South Africa: Asset managers need to raise their game on climate change, survey finds

By David Whitehouse

Posted on Friday, 31 December 2021 13:45
Cooling towers of South African petro-chemical company Sasol's synthetic fuel plant in Secunda, north of Johannesburg. REUTERS/Siphiwe Sibeko

Financial asset managers in Africa’s largest generator of carbon emissions need to do more to turn words on climate change into action, a survey in December finds.

Just Share surveyed 31 South African asset managers to assess their approach to climate risk in their investment decisions.

While there are some encouraging signs among local asset managers, there is a long way to go, says Robyn Hugo, director of climate change engagement at Just Share. “Relatively few of them demonstrate excellence when assessed against international best practice standards,” she says. “Those that do align with international best practice do so in some areas, but not in all.”

Many asset managers run marketing campaigns to convince clients of their responsible investment credentials. But there is no standard format or requirement for this information, and no professional body in South Africa which analyses and verifies the credentials, the report argues. The result is that there is “no way to distinguish between those asset managers who are taking climate risk seriously and those who are not.”

Research by the late Robert Scholes and Francois Engelbrech at the University of the Witwatersrand published in September found that southern Africa is particularly vulnerable to climate change because of its geographical location and state of development. Warming in the interior of southern Africa is occurring at about twice the global average, the research found.

  • Yet South African companies such as energy and chemical giant Sasol have drawn criticism for refusing to table shareholder-proposed resolutions on climate change from organisations including Just Share.
  • Many managers in the Just Share survey do not appear to focus on climate risk, but rather consider that it is adequately covered by a broader (environmental, social, and governance) ESG approach, the survey finds.
  • The report recommends that asset managers should raise their game on transparency and public disclosure.


The global Financial Stability Board (FSB), which coordinates national financial authorities worldwide, in 2015 created the Task Force on Climate-Related Financial Disclosures (TCFD).  In 2017, the TCFD released climate-related financial disclosure recommendations for companies.

Though most managers in the South African survey publicly support the initiative, there is still “very limited uptake” by the managers themselves of reporting aligned with the TCFD. Asset managers should fast-track their uptake of the framework, the report says.

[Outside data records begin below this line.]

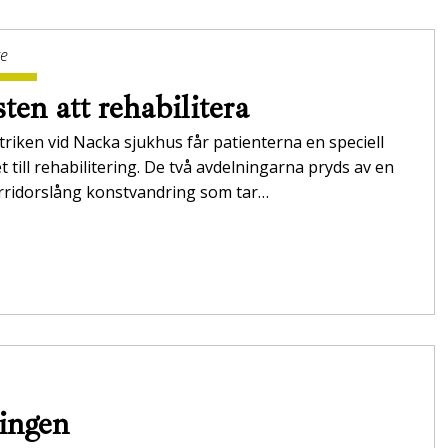
ge
ten att rehabilitera
triken vid Nacka sjukhus får patienterna en speciell
t till rehabilitering. De två avdelningarna pryds av en
orridorslång konstvandring som tar…
ningen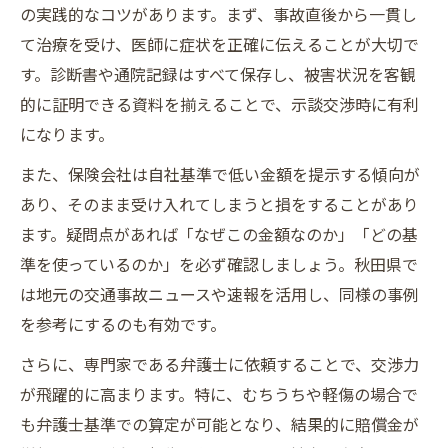
の実践的なコツがあります。まず、事故直後から一貫し
て治療を受け、医師に症状を正確に伝えることが大切で
す。診断書や通院記録はすべて保存し、被害状況を客観
的に証明できる資料を揃えることで、示談交渉時に有利
になります。
また、保険会社は自社基準で低い金額を提示する傾向が
あり、そのまま受け入れてしまうと損をすることがあり
ます。疑問点があれば「なぜこの金額なのか」「どの基
準を使っているのか」を必ず確認しましょう。秋田県で
は地元の交通事故ニュースや速報を活用し、同様の事例
を参考にするのも有効です。
さらに、専門家である弁護士に依頼することで、交渉力
が飛躍的に高まります。特に、むちうちや軽傷の場合で
も弁護士基準での算定が可能となり、結果的に賠償金が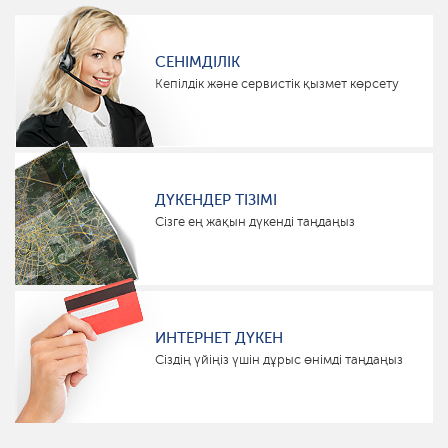
СЕНІМДІЛІК
Кепілдік және сервистік қызмет көрсету
ДҮКЕНДЕР ТІЗІМІ
Сізге ең жақын дүкенді таңдаңыз
ИНТЕРНЕТ ДҮКЕН
Сіздің үйіңіз үшін дұрыс өнімді таңдаңыз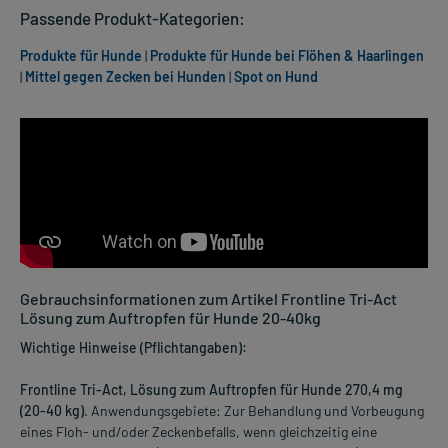
Passende Produkt-Kategorien:
Produkte für Hunde
|
Produkte für Hunde bei Flöhen & Haarlingen
|
Mittel gegen Zecken bei Hunden
|
Spot on Hund
Gebrauchsinformationen zum Artikel Frontline Tri-Act
Lösung zum Auftropfen für Hunde 20-40kg
Wichtige Hinweise (Pflichtangaben):
Frontline Tri-Act, Lösung zum Auftropfen für Hunde 270,4 mg
(20-40 kg)
. Anwendungsgebiete: Zur Behandlung und Vorbeugung
eines Floh- und/oder Zeckenbefalls, wenn gleichzeitig eine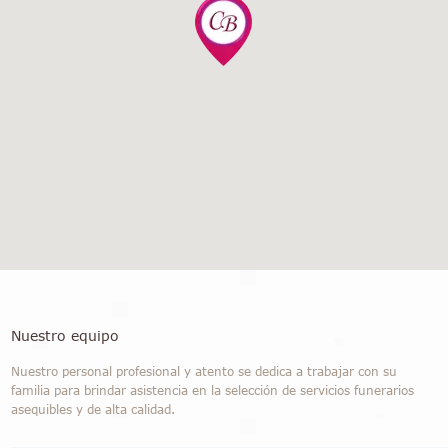
Nuestro equipo
Nuestro personal profesional y atento se dedica a trabajar con su
familia para brindar asistencia en la selección de servicios funerarios
asequibles y de alta calidad.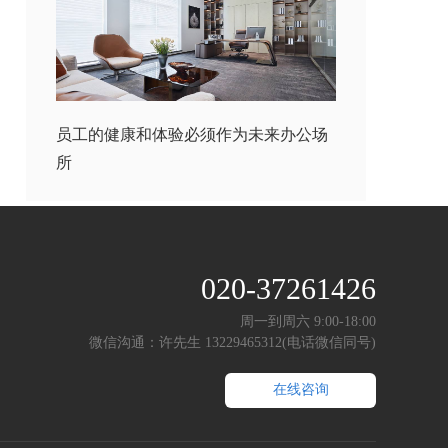
员工的健康和体验必须作为未来办公场
所
020-37261426
周一到周六 9:00-18:00
微信沟通：许先生 13229465312(电话微信同号)
在线咨询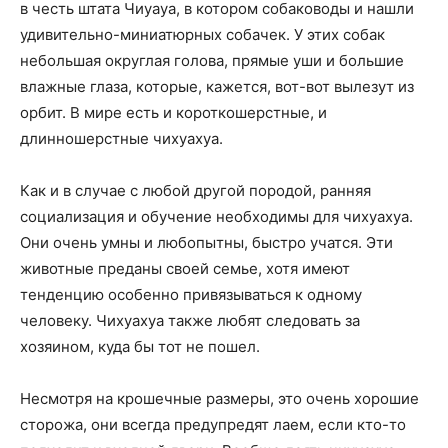
в честь штата Чиуауа, в котором собаководы и нашли
удивительно-миниатюрных собачек. У этих собак
небольшая округлая голова, прямые уши и большие
влажные глаза, которые, кажется, вот-вот вылезут из
орбит. В мире есть и короткошерстные, и
длинношерстные чихуахуа.
Как и в случае с любой другой породой, ранняя
социализация и обучение необходимы для чихуахуа.
Они очень умны и любопытны, быстро учатся. Эти
животные преданы своей семье, хотя имеют
тенденцию особенно привязываться к одному
человеку. Чихуахуа также любят следовать за
хозяином, куда бы тот не пошел.
Несмотря на крошечные размеры, это очень хорошие
сторожа, они всегда предупредят лаем, если кто-то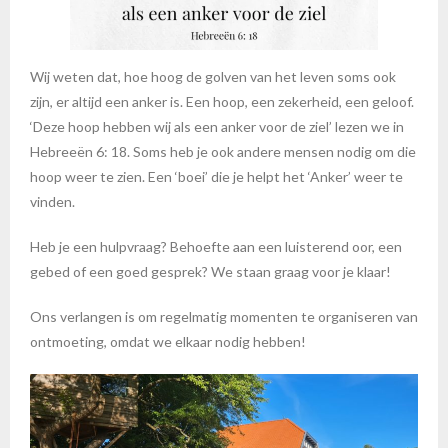
Wij weten dat, hoe hoog de golven van het leven soms ook
zijn, er altijd een anker is. Een hoop, een zekerheid, een geloof.
‘Deze hoop hebben wij als een anker voor de ziel’ lezen we in
Hebreeën 6: 18. Soms heb je ook andere mensen nodig om die
hoop weer te zien. Een ‘boei’ die je helpt het ‘Anker’ weer te
vinden.
Heb je een hulpvraag? Behoefte aan een luisterend oor, een
gebed of een goed gesprek? We staan graag voor je klaar!
Ons verlangen is om regelmatig momenten te organiseren van
ontmoeting, omdat we elkaar nodig hebben!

  • Managers need to publish their policies on climate change, their engagement priorities, escalation policies, and their stance on proxy voting.  Results and rationales for proxy voting should be in a searchable database and updated soon after voting.
  • There are still extremely limited opportunities for South African investors to access climate change-related investment strategies. Managers should recognise that demand for these opportunities exists and is growing, the report says.
  • Only three surveyed managers said that they have explicit climate change-related incentives. Remuneration policies should include specific climate change-related targets.
  • Most managers in the survey said that none of their employees responsible for climate change integration has technical climate change-related qualifications. Employers should hire people who have the needed expertise, and provide mandatory internal training.

Bottom Line

Action on climate change is expensive, but the reputational risks of greenwashing are growing all the time.